メジャー18勝の偉業で「帝王」と呼ばれ、今もなお多くの人にリスペクトされているジャック・ニクラス。最後のメジャー勝利となった1986年のマスターズ優勝は、世界中のゴルフファンを感動させました。

長きにわたるスランプや巷で流れていた限界説。そんな鬱屈を吹き飛ばすように、最終日のバックナインで6打を伸ばすスコア65を叩き出し、46歳で最年長メジャー制覇を達成したのです。

「ジャック・イズ・バック! ジャック・イズ・バック!」とギャラリーを歓呼させたニクラスの名プレーを振り返ります。

5年間のスランプを克服すべく、師と共にスイング改造に挑む

5年間のスランプを克服すべく、師と共にスイング改造に挑む

1980年の全米プロ以来、優勝から遠ざかっていたジャック・ニクラス。

1981年のマスターズ、1982年の全米オープン、1983年の全米プロ、いずれも2位に留まっていました。1985年、全米オープンと全英オープンで予選落ちとなり、当時のメディアには、ニクラスの時代は終わった、とまで書き立てられます。

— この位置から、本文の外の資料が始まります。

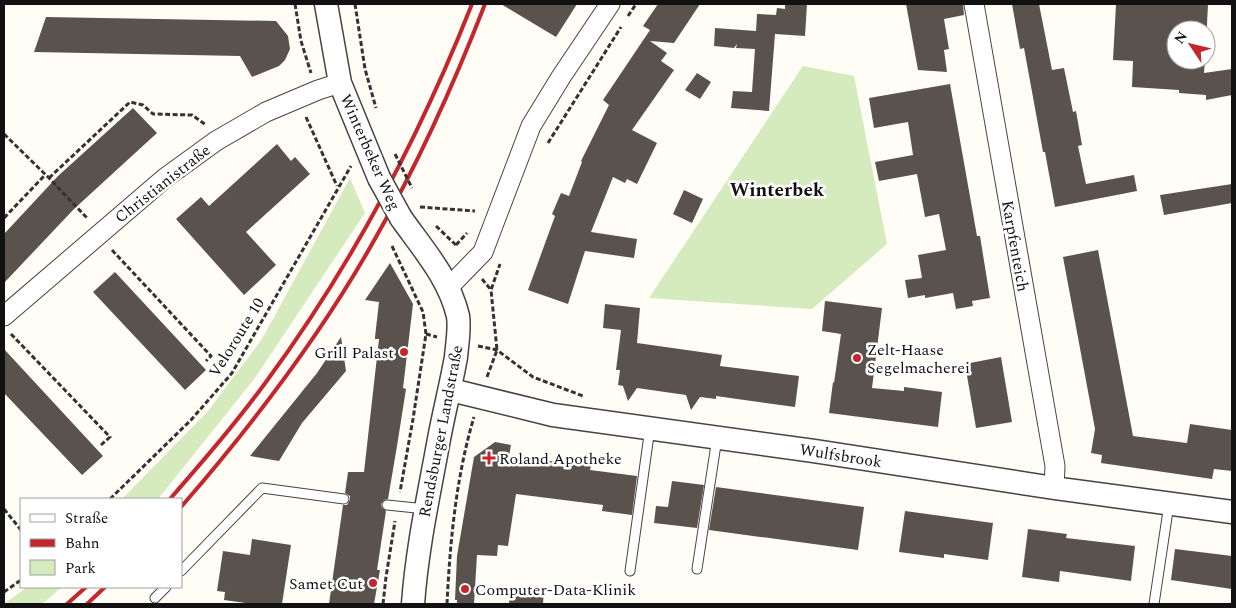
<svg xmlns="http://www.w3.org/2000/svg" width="1236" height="608" font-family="Spectral,serif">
<rect width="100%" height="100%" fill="#fffdf5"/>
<path fill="#d5ebbd" d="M803 66 854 76 887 244 812 309 649 298Z
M350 178 365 213 255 378 158 499H122L208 411 262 339Z
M27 587H62L42 604H4Z"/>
<path fill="#5a524d" d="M501 4H577L556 37Z
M658 4H700L674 43 650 41 667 53 661 61 674 70 632 130 657 143 637 184 627 179 625 183 613 177 591 232 637 239 634 258 585 251 568 304 528 290 555 216 552 214 561 193 569 196 582 162 581 161 609 105 603 100 650 30 643 26Z
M785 4H807L805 36 775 34 769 111 731 108 733 91 752 92 755 49 736 48 737 44 734 48 714 46 715 28 756 31 757 14 776 15 777 8 785 9Z
M906 4H963L964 15 944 19 949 49 944 50 947 72 918 70Z
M1012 4H1039L1052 70 1064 68 1073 112 1076 111 1082 145 1078 146 1086 184 1134 175 1137 191 1055 207 1045 152H1043L1024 48 1020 49Z
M1116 4H1208L1206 44V30H1176V60H1205L1204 73 1232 69V95L1206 100V95L1179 93V90L1132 87 1133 61 1113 60Z
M46 17 276 21 288 36 290 49 285 60 279 66 252 77 240 56 34 52Z
M697 73 711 82 700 99 685 90Z
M950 84 977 236H980L990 298 972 301 973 306 956 309 953 293 925 298V295L908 298 905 280 922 278 918 255 946 250 939 214 925 217 917 174 879 181 875 162 913 155 908 122 874 128 869 98Z
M133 108 157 133 74 209 4 283V234L58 176Z
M277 144 291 161 295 157 310 174 246 232 276 265 244 295 176 219 201 197 209 206Z
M1232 184V203L1164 215 1160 195Z
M684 190 703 199 692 223 673 214Z
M1098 250 1133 436 1187 443 1190 424 1232 430V471L1214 469 1212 479 1101 463 1102 455 1091 453 1095 429 1063 257Z
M390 263 413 304 403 388 406 389 397 446 388 499 384 500 381 504 382 508 386 511 377 570H380L374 604H329L343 505H347L350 500V496L345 493 348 472H364L379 339H375V337L379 302 365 300Z
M115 272 206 370 185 390 93 292Z
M825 301 882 308 872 388 904 391V387L942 392 938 427 829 413 833 382 834 383 841 334 822 331Z
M605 304 640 308 637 343 722 355 720 366 799 376 795 407 716 396V399L700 397 691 410 686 395 637 388 628 401 623 386 618 385 620 370H616L621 330 603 328Z
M341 337 346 371 302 423 279 461 250 456 317 373Z
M4 349 103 456 82 475 4 393Z
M1001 357 1012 422 976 428 965 364Z
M495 442 511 445 509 456 591 466 590 470 637 476 632 515 602 511 603 505 516 494 508 546 498 545 497 556 477 555 474 604H457V600H455L457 556 474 457Z
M672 481 704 485 697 528 654 523 656 506 668 507Z
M716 487 864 507 858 550 709 530Z
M905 511 993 523 988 560 944 554V558L899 552Z
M1028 529 1067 534 1066 538 1135 546 1131 581 1060 571 1059 582 1022 577Z
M252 539 291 545 282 604H253L224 600 225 592 217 591 223 551 250 555Z
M1175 549 1232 556V589L1171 580Z
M510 587 544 589 543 604H509Z"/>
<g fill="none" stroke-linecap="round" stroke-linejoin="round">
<defs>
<path id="service" d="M387 505 426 509
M697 569 717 438
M181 571 262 488 344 499
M630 571 650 428
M155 598 166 587
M1154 604 1169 504"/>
<path id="minor" d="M974 4 1055 466 1054 488
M449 287 483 252 531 126 561 77 610 4
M4 316 165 178 216 141 266 112 318 90 340 83"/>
<path id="tertiary" d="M326 4 340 83 379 178
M401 218C423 249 449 278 458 316 460 329 457 344 456 357 451 385 444 412 439 439 429 494 417 548 413 604
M451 390 553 415 814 451 1054 488 1232 512"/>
</defs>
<use href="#service" stroke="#444" stroke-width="11"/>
<use href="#minor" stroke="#444" stroke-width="21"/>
<use href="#tertiary" stroke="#444" stroke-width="25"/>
<path stroke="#333" stroke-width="3" stroke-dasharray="5 2.5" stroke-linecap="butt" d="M295 4 301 41 311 73
M355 4 365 69 376 108
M628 16 636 4
M306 117 337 186
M4 134 49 178 88 219
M548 143 621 27
M49 178 130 102 143 105 153 114 192 115 206 125
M420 207 475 211
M4 218 45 175
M436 226 457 246
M456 245 467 233
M392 246 423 312 426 334 413 419 400 492
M112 250 211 356 206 361
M482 279 491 290
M11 334 110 437 101 445
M426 334 437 337
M478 346 497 350 533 377 583 396
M487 377 497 350 491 290 500 264
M110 499 191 420 232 373 351 166
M4 509 21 530
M4 592 21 580
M383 604 386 577 395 521
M447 604C450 542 456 477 474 417"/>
<use href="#service" stroke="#fff" stroke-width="9"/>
<use href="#minor" stroke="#fff" stroke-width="19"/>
<use href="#tertiary" stroke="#fff" stroke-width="22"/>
<path stroke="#c4262e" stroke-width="4" d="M170 499C203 461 236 423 266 382 352 265 419 138 472 4
M181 507C254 423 322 334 376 237 419 162 454 84 485 4
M67 604 86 587
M87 604 105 587"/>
<defs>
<path id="tertiary-bridge" d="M379 178 401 218"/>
</defs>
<use href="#tertiary-bridge" stroke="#444" stroke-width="25" stroke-linecap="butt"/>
<path stroke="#333" stroke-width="3" stroke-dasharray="5 2.5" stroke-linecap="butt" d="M395 154 412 188"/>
<use href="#tertiary-bridge" stroke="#fff" stroke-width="22"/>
</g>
<g fill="#c4262e" stroke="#fff" stroke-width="2">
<circle cx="404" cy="352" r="5"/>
<circle cx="857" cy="358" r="5"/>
<path d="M486.5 450.5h5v5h5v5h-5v5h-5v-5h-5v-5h5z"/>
<circle cx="373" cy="583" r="5"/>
<circle cx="465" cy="589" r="5"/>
</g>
<g text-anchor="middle" stroke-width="5" stroke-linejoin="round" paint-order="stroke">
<g font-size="16" fill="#111" stroke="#fff">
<text transform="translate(371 152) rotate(66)" y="6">Winterbeker Weg</text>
<text transform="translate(162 183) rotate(-38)" y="6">Christianistraße</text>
<text transform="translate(1016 246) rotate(80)" y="6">Karpfenteich</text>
<text transform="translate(236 337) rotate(-58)" y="6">Veloroute 10</text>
<text transform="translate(440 431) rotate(-79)" y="6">Rendsburger Landstraße</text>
<text transform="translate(841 455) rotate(9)" y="6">Wulfsbrook</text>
</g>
<g font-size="16" fill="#111" stroke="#fff" text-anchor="start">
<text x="867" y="355">Zelt-Haase<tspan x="867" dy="18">Segelmacherei</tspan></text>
<text x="394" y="358" text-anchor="end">Grill Palast</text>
<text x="499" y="464">Roland Apotheke</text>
<text x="363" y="589" text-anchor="end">Samet Cut</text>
<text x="475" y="595">Computer-Data-Klinik</text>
</g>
<g font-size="19" font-weight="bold" fill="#111" stroke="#fff">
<text x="777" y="196">Winterbek</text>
</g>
</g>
<rect width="1236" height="608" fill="none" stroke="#111111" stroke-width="10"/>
<rect x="20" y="498" width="162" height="90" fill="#ffffff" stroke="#a0a0a0"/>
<rect x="30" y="514" width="25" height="8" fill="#ffffff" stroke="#a0a0a0"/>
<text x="65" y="523" font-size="15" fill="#111111">Straße</text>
<rect x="30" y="539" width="25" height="8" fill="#c4262e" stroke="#a0a0a0"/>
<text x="65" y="548" font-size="15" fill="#111111">Bahn</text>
<rect x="30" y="560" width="25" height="15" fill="#d5ebbd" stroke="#a0a0a0"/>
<text x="65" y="573" font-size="15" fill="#111111">Park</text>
<g transform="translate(1191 45) rotate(305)"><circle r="24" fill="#ffffff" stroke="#a0a0a0"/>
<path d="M0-4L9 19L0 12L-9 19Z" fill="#c4262e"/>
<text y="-8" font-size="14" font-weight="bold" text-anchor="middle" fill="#111111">N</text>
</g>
</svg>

それでも、ニクラスは闘志を絶やしません。目前のマスターズに向け、10歳の頃から指導を受けていた師、ジャック・グラウトと共にスウィング改造に挑戦します。

結果、手首をやわらかく使い、腰に負担をかけないスウィングへの切り替えに成功。40代に入って体力が衰え始めた自分自身を受け入れ、年齢に応じたスタイルを身に付けたのです。

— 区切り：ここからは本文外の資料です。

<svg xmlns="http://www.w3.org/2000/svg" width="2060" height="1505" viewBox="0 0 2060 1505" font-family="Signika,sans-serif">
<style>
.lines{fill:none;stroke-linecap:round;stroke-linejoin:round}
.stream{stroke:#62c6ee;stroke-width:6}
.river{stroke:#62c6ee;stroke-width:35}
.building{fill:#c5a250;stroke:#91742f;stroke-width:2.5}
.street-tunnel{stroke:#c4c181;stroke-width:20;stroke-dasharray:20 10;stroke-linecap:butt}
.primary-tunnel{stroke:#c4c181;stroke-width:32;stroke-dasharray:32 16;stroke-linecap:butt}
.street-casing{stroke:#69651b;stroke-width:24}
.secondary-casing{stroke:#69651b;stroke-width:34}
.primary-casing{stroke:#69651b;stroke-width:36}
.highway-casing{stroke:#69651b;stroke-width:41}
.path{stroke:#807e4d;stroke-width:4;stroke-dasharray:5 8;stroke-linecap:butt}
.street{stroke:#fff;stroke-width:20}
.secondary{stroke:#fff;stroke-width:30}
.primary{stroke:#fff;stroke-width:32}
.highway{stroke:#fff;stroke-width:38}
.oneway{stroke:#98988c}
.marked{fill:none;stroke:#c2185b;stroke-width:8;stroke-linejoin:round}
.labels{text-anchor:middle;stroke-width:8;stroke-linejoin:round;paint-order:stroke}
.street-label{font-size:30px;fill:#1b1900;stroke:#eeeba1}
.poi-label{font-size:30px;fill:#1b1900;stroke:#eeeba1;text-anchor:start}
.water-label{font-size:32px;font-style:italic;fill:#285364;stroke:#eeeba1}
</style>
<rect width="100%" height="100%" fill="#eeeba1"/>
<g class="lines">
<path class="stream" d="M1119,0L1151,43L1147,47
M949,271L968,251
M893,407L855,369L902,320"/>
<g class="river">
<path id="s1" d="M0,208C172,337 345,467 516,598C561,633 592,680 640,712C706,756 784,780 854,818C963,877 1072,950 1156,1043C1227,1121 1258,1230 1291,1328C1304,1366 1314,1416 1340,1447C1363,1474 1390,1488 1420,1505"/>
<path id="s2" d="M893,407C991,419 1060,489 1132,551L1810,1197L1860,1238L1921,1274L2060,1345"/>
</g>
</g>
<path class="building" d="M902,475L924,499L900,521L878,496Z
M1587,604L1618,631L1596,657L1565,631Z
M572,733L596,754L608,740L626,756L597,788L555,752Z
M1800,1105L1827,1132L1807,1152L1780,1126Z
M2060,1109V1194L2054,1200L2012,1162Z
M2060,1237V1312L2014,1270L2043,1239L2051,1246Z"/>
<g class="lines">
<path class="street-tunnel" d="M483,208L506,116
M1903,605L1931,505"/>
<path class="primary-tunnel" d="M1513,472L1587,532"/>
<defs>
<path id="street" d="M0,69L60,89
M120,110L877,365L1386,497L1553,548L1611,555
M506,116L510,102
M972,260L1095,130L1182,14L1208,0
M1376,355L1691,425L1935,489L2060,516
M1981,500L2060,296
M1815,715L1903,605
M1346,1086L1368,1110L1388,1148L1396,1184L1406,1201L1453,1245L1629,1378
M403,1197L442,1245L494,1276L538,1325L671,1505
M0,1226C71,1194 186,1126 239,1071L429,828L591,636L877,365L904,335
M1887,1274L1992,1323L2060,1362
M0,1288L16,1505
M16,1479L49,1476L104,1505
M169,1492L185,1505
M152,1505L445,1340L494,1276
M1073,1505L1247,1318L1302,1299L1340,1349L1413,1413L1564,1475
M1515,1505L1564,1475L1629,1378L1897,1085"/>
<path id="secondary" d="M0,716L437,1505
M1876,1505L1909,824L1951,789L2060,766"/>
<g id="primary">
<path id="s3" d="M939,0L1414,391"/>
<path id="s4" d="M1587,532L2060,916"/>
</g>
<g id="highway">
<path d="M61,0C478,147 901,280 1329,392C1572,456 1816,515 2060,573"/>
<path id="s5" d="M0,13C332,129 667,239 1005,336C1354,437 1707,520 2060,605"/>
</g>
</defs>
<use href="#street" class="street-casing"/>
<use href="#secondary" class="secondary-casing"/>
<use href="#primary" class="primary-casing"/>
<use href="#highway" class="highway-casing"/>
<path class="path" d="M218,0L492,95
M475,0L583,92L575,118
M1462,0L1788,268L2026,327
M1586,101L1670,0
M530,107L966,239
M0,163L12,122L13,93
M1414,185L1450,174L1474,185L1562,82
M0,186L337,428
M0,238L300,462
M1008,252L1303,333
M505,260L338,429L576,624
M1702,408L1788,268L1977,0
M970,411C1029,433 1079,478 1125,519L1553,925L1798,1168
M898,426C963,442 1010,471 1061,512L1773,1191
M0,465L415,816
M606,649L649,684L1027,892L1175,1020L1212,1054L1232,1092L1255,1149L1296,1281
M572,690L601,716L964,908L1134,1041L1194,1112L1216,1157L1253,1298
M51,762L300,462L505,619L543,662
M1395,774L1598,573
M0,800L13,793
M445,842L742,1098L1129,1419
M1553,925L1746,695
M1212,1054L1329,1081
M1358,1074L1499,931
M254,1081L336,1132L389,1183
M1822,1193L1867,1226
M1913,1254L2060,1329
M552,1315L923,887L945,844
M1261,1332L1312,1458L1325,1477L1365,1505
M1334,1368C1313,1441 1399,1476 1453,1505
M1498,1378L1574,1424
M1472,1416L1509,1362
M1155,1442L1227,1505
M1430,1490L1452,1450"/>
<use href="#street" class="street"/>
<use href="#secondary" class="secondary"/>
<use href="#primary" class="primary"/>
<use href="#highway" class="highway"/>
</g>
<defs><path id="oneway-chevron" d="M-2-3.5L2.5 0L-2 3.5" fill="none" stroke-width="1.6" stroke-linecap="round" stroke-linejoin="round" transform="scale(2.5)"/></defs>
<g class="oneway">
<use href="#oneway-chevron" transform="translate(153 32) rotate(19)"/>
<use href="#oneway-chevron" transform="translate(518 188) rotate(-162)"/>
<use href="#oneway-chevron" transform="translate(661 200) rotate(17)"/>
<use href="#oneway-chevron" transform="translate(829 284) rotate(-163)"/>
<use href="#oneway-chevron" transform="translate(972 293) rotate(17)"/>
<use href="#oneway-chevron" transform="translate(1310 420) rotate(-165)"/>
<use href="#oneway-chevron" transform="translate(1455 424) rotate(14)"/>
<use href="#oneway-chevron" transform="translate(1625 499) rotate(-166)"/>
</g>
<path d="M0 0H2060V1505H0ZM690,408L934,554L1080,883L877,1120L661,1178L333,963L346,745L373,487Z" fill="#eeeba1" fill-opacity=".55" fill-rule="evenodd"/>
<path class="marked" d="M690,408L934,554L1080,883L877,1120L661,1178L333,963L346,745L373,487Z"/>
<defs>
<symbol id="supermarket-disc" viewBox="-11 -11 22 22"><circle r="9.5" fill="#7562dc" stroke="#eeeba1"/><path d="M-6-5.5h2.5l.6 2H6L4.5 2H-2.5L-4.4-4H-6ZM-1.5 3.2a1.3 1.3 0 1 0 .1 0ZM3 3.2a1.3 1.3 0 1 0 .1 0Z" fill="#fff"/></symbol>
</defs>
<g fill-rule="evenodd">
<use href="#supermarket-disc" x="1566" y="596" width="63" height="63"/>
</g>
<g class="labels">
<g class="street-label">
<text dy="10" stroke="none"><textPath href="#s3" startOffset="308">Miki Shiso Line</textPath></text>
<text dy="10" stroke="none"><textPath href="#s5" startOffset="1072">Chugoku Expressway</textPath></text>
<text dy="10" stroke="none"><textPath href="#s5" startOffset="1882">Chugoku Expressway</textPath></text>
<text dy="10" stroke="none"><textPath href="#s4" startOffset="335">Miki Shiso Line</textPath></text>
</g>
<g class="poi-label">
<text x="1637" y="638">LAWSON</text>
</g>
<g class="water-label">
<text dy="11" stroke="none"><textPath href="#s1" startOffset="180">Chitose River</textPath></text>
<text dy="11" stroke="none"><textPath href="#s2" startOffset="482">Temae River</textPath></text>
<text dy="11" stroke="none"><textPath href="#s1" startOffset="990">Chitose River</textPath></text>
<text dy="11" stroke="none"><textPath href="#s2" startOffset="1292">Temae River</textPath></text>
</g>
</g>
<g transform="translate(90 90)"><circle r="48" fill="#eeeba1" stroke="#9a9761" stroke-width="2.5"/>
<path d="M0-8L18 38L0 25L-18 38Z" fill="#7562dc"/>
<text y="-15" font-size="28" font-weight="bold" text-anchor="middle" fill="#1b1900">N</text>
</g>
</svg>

伝説の15番イーグルから猛チャージ、46歳で最年長メジャー制覇

伝説の15番イーグルから猛チャージ、46歳で最年長メジャー制覇

迎えた、1986年のマスターズ。3日目を終えた時点でニクラスは、2アンダーで9位。6アンダーでトップのグレッグ・ノーマンとは、4打差の壁がそびえ立っていました。

ノーマンをはじめ、セベ・バレステロスやニック・プライス、トム・カイトら若手ホープがひしめき合う中、46歳のニクラスの勝利を期待する人は、少なかったことでしょう。

ところが、最終日のバックナイン15番ホールに入ったとき、ニクラスは5アンダー。7アンダーのバレステロスに対し、2打差に詰め寄っていたのです。

この15番ホールから、常人離れしたニクラスの快進撃が始まります。豪快なドライバーを放ったあと、2打目のアイアンショットで、カップから12フィートの地点でグリーンオンに成功。3打目で見事にカップインし、ゴルフ史上伝説のイーグルパットが決まります。

さらに16番、17番ホール共にバーディー、18番ホールはパーで締め、9アンダーのトップで終了。メジャー18勝目を達成したのでした。

家族で心を合わせて得た勝利だからこそ、不朽の名プレーに

家族で心を合わせて得た勝利だからこそ、不朽の名プレーに

――「ジャック・イズ・バック!」

復活優勝を成し遂げ、限界説を覆したニクラスを、ギャラリーの大歓声が包みました。その祝福の声は、ニクラスの子ども、ジャッキーにも向けられていたのでしょう。

視力が低下し始めたニクラスは、ジャッキーをキャディに付け、グリーンのラインを読んでもらっていました。優勝が決まった瞬間、2人が固く抱き合ったのは、父子で力を合わせて掴んだ栄光だったからに違いありません。

また、ギャラリーの中では、ニクラスの母や姉、妻のバーバラや子どもたちがプレーを見守っていました。家族を何よりも大事にしていたニクラスは、家族に支えられて勝利を手にしたのです。

周りの敵をなぎ倒し、自分のためだけに勝ちをもぎ取る。そんな姿勢とは、ニクラスは無縁でした。「Jack is back!」というエピソードは、本当に栄えある勝利について、考えさせてくれます。